There should be no shortage of a life-saving, six-dollar drug. 

However, companies are producing dozens of these generic cancer drugs at—or near—a loss.  This is a real danger and a real threat to patients.  

While the impact of drug shortages are felt far-and-wide, the cause is quite simple. Artificially low Medicare reimbursement rates are jeopardizing the profitability of these
drugs.  

Put simply, in an effort to save money, the government created a drug shortage. 

Even the President’s health advisor, Zeke Emanuel, has acknowledged this fact, “You don’t have to be a cynical capitalist to see that the long-term solution is to make the production of generic cancer drugs more profitable.” 

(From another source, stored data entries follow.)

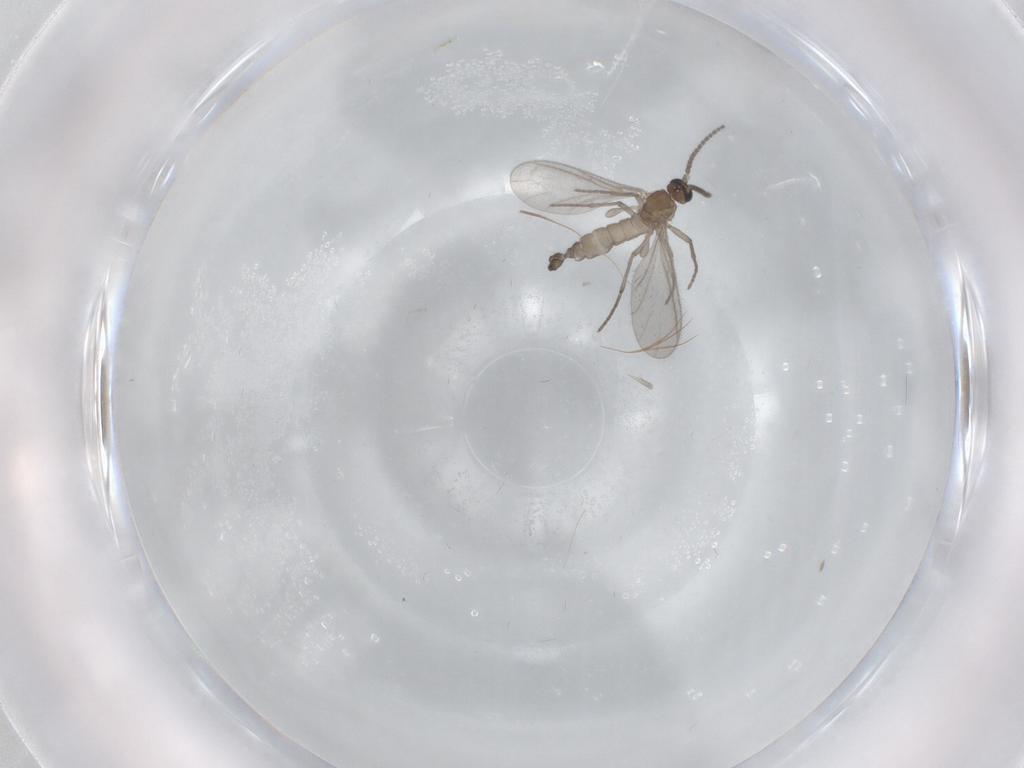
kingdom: Animalia
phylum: Arthropoda
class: Insecta
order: Diptera
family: Sciaridae
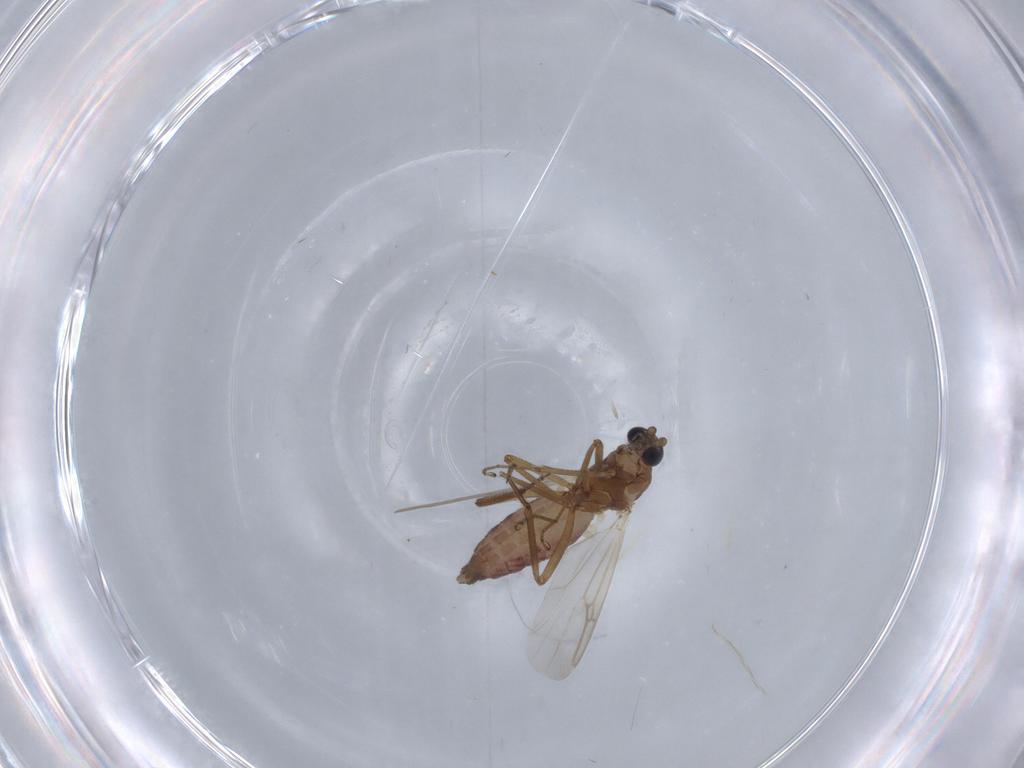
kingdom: Animalia
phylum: Arthropoda
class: Insecta
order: Diptera
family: Ceratopogonidae
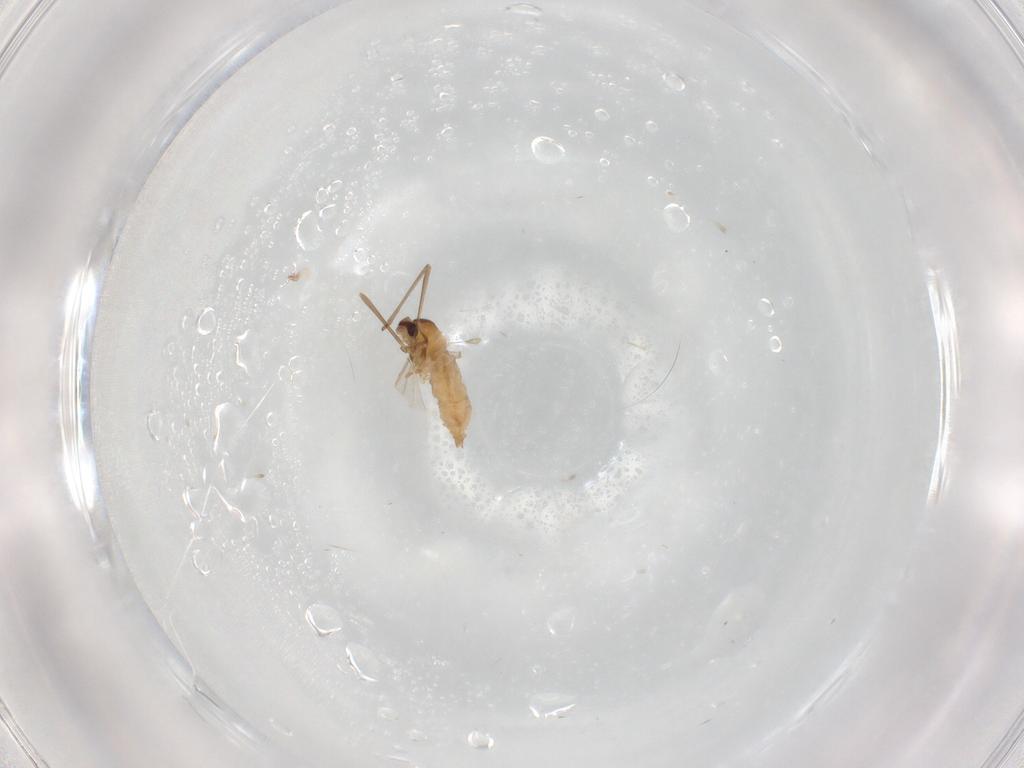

As a former healthcare practitioner for over 25 years, I understand this reality. There is
no free lunch.  

We can always create a new federal agency, pass new legislation, or play gimmicks with
government financing. However, we cannot expect doctors, pharmacists, hospitals and drug manufacturers to provide products and services without adequate payments. 

As Arkansas tackles Medicaid payment reforms and Washington wrestles with Medicare
reimbursement challenges, we cannot ignore this valuable lesson. 

We can only put so many fingers in the dyke before water starts leaking out elsewhere. In healthcare, when water starts leaking, it’s patients who suffer.